DIRECTIONS FOR THIS TASK =
Reproduce the entire listing below exactly.

EXTRACTED ENTRIES =
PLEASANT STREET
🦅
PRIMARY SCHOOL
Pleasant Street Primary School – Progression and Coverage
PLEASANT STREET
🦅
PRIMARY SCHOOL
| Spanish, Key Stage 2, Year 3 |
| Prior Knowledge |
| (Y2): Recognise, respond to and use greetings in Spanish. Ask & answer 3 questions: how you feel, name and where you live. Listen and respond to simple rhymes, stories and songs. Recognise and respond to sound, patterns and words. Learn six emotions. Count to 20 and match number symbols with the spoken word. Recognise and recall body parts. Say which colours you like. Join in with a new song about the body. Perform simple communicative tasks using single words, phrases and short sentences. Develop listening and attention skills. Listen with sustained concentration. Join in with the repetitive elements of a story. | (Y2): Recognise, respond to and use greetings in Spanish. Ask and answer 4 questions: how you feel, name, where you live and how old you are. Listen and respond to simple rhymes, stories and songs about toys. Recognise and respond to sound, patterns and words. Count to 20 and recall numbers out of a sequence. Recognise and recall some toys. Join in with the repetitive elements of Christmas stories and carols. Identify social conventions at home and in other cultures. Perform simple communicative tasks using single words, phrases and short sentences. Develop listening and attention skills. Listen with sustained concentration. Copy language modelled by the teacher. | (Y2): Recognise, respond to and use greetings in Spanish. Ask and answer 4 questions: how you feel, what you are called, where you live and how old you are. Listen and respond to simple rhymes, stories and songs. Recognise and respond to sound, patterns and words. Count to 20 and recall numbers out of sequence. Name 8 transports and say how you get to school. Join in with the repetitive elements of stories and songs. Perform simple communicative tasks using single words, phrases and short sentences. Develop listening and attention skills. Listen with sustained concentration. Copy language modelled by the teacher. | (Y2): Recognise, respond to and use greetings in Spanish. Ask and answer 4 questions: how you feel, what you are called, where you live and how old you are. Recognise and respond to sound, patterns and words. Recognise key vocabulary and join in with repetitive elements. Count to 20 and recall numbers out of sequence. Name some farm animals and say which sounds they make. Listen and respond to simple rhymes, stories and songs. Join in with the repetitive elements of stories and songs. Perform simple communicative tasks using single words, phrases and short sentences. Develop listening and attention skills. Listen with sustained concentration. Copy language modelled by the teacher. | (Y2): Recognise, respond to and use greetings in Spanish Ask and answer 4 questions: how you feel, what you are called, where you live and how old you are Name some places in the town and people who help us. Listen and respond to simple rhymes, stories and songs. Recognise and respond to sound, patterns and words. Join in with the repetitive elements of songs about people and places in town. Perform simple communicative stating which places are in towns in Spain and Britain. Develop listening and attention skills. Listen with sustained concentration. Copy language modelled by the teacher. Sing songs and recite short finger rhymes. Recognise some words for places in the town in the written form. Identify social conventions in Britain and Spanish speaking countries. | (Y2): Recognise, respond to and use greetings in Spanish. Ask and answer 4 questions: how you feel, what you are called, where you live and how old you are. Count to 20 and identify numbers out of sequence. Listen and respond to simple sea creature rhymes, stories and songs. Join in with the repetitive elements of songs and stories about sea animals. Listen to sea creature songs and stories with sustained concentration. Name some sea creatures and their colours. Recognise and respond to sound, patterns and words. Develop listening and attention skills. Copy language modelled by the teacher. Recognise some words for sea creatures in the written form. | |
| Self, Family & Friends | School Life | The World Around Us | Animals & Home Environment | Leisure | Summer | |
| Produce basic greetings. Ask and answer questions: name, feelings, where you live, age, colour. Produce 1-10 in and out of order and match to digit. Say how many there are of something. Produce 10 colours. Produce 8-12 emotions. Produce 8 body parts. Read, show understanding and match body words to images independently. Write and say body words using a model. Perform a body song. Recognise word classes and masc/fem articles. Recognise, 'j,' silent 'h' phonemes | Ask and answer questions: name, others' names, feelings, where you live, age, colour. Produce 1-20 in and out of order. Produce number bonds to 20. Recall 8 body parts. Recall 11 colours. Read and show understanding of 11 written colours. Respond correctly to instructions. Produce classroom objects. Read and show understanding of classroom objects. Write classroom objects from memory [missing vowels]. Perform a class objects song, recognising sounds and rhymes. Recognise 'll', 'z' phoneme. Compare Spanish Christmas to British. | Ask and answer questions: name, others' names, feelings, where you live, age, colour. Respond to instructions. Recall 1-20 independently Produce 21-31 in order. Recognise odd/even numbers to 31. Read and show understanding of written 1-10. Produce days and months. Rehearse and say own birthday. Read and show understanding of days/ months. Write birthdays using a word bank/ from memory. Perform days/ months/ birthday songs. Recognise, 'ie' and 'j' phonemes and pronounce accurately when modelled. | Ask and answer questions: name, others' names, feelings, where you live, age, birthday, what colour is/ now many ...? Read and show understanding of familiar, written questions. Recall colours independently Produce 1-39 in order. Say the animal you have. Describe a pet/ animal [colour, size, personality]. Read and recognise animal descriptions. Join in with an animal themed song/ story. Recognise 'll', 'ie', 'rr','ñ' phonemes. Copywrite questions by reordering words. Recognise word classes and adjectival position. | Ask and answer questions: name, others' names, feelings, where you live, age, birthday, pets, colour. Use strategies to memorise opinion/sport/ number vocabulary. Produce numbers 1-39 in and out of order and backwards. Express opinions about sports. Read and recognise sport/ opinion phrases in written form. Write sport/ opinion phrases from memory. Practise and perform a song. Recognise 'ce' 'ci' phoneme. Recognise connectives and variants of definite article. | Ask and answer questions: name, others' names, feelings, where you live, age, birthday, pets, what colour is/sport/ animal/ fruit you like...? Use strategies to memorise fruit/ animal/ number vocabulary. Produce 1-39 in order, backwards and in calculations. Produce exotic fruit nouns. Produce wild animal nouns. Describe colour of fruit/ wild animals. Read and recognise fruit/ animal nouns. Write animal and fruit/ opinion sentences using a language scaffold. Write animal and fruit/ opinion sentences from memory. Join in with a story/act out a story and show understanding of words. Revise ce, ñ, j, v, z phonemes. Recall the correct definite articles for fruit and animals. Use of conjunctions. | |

WRITTEN REPLY =
PLEASANT STREET
🦅
PRIMARY SCHOOL
Pleasant Street Primary School – Progression and Coverage
PLEASANT STREET
🦅
PRIMARY SCHOOL
| Spanish, Key Stage 2, Year 3 |
| Prior Knowledge |
| (Y2): Recognise, respond to and use greetings in Spanish. Ask & answer 3 questions: how you feel, name and where you live. Listen and respond to simple rhymes, stories and songs. Recognise and respond to sound, patterns and words. Learn six emotions. Count to 20 and match number symbols with the spoken word. Recognise and recall body parts. Say which colours you like. Join in with a new song about the body. Perform simple communicative tasks using single words, phrases and short sentences. Develop listening and attention skills. Listen with sustained concentration. Join in with the repetitive elements of a story. | (Y2): Recognise, respond to and use greetings in Spanish. Ask and answer 4 questions: how you feel, name, where you live and how old you are. Listen and respond to simple rhymes, stories and songs about toys. Recognise and respond to sound, patterns and words. Count to 20 and recall numbers out of a sequence. Recognise and recall some toys. Join in with the repetitive elements of Christmas stories and carols. Identify social conventions at home and in other cultures. Perform simple communicative tasks using single words, phrases and short sentences. Develop listening and attention skills. Listen with sustained concentration. Copy language modelled by the teacher. | (Y2): Recognise, respond to and use greetings in Spanish. Ask and answer 4 questions: how you feel, what you are called, where you live and how old you are. Listen and respond to simple rhymes, stories and songs. Recognise and respond to sound, patterns and words. Count to 20 and recall numbers out of sequence. Name 8 transports and say how you get to school. Join in with the repetitive elements of stories and songs. Perform simple communicative tasks using single words, phrases and short sentences. Develop listening and attention skills. Listen with sustained concentration. Copy language modelled by the teacher. | (Y2): Recognise, respond to and use greetings in Spanish. Ask and answer 4 questions: how you feel, what you are called, where you live and how old you are. Recognise and respond to sound, patterns and words. Recognise key vocabulary and join in with repetitive elements. Count to 20 and recall numbers out of sequence. Name some farm animals and say which sounds they make. Listen and respond to simple rhymes, stories and songs. Join in with the repetitive elements of stories and songs. Perform simple communicative tasks using single words, phrases and short sentences. Develop listening and attention skills. Listen with sustained concentration. Copy language modelled by the teacher. | (Y2): Recognise, respond to and use greetings in Spanish Ask and answer 4 questions: how you feel, what you are called, where you live and how old you are Name some places in the town and people who help us. Listen and respond to simple rhymes, stories and songs. Recognise and respond to sound, patterns and words. Join in with the repetitive elements of songs about people and places in town. Perform simple communicative stating which places are in towns in Spain and Britain. Develop listening and attention skills. Listen with sustained concentration. Copy language modelled by the teacher. Sing songs and recite short finger rhymes. Recognise some words for places in the town in the written form. Identify social conventions in Britain and Spanish speaking countries. | (Y2): Recognise, respond to and use greetings in Spanish. Ask and answer 4 questions: how you feel, what you are called, where you live and how old you are. Count to 20 and identify numbers out of sequence. Listen and respond to simple sea creature rhymes, stories and songs. Join in with the repetitive elements of songs and stories about sea animals. Listen to sea creature songs and stories with sustained concentration. Name some sea creatures and their colours. Recognise and respond to sound, patterns and words. Develop listening and attention skills. Copy language modelled by the teacher. Recognise some words for sea creatures in the written form. | |
| Self, Family & Friends | School Life | The World Around Us | Animals & Home Environment | Leisure | Summer | |
| Produce basic greetings. Ask and answer questions: name, feelings, where you live, age, colour. Produce 1-10 in and out of order and match to digit. Say how many there are of something. Produce 10 colours. Produce 8-12 emotions. Produce 8 body parts. Read, show understanding and match body words to images independently. Write and say body words using a model. Perform a body song. Recognise word classes and masc/fem articles. Recognise, 'j,' silent 'h' phonemes | Ask and answer questions: name, others' names, feelings, where you live, age, colour. Produce 1-20 in and out of order. Produce number bonds to 20. Recall 8 body parts. Recall 11 colours. Read and show understanding of 11 written colours. Respond correctly to instructions. Produce classroom objects. Read and show understanding of classroom objects. Write classroom objects from memory [missing vowels]. Perform a class objects song, recognising sounds and rhymes. Recognise 'll', 'z' phoneme. Compare Spanish Christmas to British. | Ask and answer questions: name, others' names, feelings, where you live, age, colour. Respond to instructions. Recall 1-20 independently Produce 21-31 in order. Recognise odd/even numbers to 31. Read and show understanding of written 1-10. Produce days and months. Rehearse and say own birthday. Read and show understanding of days/ months. Write birthdays using a word bank/ from memory. Perform days/ months/ birthday songs. Recognise, 'ie' and 'j' phonemes and pronounce accurately when modelled. | Ask and answer questions: name, others' names, feelings, where you live, age, birthday, what colour is/ now many ...? Read and show understanding of familiar, written questions. Recall colours independently Produce 1-39 in order. Say the animal you have. Describe a pet/ animal [colour, size, personality]. Read and recognise animal descriptions. Join in with an animal themed song/ story. Recognise 'll', 'ie', 'rr','ñ' phonemes. Copywrite questions by reordering words. Recognise word classes and adjectival position. | Ask and answer questions: name, others' names, feelings, where you live, age, birthday, pets, colour. Use strategies to memorise opinion/sport/ number vocabulary. Produce numbers 1-39 in and out of order and backwards. Express opinions about sports. Read and recognise sport/ opinion phrases in written form. Write sport/ opinion phrases from memory. Practise and perform a song. Recognise 'ce' 'ci' phoneme. Recognise connectives and variants of definite article. | Ask and answer questions: name, others' names, feelings, where you live, age, birthday, pets, what colour is/sport/ animal/ fruit you like...? Use strategies to memorise fruit/ animal/ number vocabulary. Produce 1-39 in order, backwards and in calculations. Produce exotic fruit nouns. Produce wild animal nouns. Describe colour of fruit/ wild animals. Read and recognise fruit/ animal nouns. Write animal and fruit/ opinion sentences using a language scaffold. Write animal and fruit/ opinion sentences from memory. Join in with a story/act out a story and show understanding of words. Revise ce, ñ, j, v, z phonemes. Recall the correct definite articles for fruit and animals. Use of conjunctions. | |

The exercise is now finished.